Understanding RTO and RPO
Recovery Time Objective (RTO) is the maximum acceptable time from when a disaster occurs until your system is restored to operation. If your RTO is 4 hours, your business can tolerate 4 hours of downtime. Recovery Point Objective (RPO) is the maximum acceptable amount of data loss measured in time — if your RPO is 1 hour, you must be able to recover to a point no more than 1 hour before the disaster.
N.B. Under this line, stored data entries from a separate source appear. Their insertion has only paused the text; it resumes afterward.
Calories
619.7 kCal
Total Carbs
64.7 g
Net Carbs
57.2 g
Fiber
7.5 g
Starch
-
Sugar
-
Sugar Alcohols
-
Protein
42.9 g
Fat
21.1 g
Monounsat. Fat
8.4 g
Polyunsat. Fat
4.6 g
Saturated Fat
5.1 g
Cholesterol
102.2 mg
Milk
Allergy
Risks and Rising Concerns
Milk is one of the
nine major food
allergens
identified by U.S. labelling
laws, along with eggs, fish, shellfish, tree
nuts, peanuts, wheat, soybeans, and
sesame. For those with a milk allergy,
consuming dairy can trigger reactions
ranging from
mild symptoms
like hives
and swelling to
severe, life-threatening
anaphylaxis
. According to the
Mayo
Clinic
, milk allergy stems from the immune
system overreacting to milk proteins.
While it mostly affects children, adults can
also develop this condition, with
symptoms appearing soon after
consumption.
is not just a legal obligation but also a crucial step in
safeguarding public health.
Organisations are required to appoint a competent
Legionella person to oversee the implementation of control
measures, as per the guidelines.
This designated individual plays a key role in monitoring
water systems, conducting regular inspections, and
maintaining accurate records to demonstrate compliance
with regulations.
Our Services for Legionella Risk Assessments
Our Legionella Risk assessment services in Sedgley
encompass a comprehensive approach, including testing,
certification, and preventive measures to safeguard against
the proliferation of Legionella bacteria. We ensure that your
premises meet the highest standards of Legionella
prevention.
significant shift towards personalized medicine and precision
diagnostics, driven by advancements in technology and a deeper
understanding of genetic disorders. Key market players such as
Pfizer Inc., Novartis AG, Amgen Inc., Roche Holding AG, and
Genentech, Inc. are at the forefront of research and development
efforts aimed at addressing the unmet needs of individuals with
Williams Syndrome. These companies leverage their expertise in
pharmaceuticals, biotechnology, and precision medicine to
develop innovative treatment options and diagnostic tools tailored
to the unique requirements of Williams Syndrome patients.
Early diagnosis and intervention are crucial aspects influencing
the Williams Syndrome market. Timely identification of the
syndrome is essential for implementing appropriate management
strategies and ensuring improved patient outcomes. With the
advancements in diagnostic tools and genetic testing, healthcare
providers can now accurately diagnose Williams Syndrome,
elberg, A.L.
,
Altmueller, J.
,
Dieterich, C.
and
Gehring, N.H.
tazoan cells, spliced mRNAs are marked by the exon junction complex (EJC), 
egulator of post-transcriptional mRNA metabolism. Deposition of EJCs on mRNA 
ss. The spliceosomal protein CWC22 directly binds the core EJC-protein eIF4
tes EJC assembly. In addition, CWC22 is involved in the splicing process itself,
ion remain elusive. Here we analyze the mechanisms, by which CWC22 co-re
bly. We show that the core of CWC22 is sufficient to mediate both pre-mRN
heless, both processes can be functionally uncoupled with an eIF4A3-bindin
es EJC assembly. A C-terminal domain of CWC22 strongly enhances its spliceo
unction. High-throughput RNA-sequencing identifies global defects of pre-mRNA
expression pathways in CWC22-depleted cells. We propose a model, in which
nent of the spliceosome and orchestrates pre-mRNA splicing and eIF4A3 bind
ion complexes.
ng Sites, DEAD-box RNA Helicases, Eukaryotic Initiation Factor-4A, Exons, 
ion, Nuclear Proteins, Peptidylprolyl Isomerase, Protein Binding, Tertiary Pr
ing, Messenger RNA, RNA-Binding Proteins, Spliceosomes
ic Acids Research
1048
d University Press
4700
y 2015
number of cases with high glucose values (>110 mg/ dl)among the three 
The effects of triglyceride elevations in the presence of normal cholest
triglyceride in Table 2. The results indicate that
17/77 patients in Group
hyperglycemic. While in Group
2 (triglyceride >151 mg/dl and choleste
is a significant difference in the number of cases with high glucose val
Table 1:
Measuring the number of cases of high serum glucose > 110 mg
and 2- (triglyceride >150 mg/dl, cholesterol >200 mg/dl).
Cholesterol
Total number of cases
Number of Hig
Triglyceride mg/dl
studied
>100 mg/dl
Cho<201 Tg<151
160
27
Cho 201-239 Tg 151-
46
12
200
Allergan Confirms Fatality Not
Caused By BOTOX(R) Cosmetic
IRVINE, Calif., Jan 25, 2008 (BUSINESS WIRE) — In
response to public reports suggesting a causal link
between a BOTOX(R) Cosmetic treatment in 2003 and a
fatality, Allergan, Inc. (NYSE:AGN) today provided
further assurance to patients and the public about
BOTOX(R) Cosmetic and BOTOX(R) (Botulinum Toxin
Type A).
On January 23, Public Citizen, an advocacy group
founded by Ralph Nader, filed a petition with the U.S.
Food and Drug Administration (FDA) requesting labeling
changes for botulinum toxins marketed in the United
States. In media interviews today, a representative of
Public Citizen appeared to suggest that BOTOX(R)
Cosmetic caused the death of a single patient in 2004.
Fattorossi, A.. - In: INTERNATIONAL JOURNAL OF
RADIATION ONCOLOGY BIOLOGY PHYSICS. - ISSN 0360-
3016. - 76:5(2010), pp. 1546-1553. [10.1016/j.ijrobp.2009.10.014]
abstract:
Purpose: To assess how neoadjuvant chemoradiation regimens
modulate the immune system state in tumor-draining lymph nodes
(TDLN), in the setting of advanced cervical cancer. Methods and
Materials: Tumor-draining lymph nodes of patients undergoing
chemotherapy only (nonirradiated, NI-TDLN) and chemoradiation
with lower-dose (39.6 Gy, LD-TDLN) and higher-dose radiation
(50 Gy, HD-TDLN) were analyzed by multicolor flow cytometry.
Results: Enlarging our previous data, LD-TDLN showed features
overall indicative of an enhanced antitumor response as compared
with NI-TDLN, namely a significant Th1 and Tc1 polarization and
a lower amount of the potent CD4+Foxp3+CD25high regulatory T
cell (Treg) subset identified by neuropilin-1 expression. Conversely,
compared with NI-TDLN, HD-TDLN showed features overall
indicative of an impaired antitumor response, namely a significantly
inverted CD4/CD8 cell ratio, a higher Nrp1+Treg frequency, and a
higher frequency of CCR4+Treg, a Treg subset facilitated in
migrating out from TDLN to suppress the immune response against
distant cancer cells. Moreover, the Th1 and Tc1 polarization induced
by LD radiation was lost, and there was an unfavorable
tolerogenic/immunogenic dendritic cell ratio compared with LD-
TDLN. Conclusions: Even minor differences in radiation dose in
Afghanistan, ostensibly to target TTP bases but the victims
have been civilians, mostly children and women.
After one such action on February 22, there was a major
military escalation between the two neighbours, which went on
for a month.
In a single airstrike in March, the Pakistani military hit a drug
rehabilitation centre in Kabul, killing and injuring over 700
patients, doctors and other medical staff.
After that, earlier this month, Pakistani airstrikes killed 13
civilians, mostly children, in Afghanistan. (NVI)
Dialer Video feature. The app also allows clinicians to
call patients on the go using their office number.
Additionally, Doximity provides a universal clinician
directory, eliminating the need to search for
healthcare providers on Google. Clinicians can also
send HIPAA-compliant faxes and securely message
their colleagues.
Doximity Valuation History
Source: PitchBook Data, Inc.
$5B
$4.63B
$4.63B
Both metrics are defined by business requirements, not technical preferences.
# RTO and RPO definitions:
# RTO = max time system can be DOWN
# Example: RTO=4h means restore within 4 hours
#
# RPO = max data LOSS acceptable
# Example: RPO=1h means no more than 1 hour of data lost
#
# Lower RTO and RPO = more expensive DR strategy
# Higher RTO and RPO = cheaper but more business impactThe Four DR Tiers
AWS defines four primary Disaster Recovery strategies, ordered from lowest cost / highest RTO to highest cost / lowest RTO: 1) Backup and Restore — cheapest, hours of RTO. 2) Pilot Light — minimal core always running, minutes to hours RTO. 3) Warm Standby — scaled-down but functional, minutes RTO. 4) Multi-Site Active-Active — most expensive, near-zero RTO. Your choice depends on the business cost of downtime versus the cost of the DR infrastructure.
# DR Strategy comparison:
# Strategy | RTO | RPO | Cost
# Backup & Restore | Hours | Hours | Lowest
# Pilot Light | Minutes+ | Minutes | Low
# Warm Standby | Minutes | Seconds | Medium
# Active-Active | ~0 | ~0 | Highest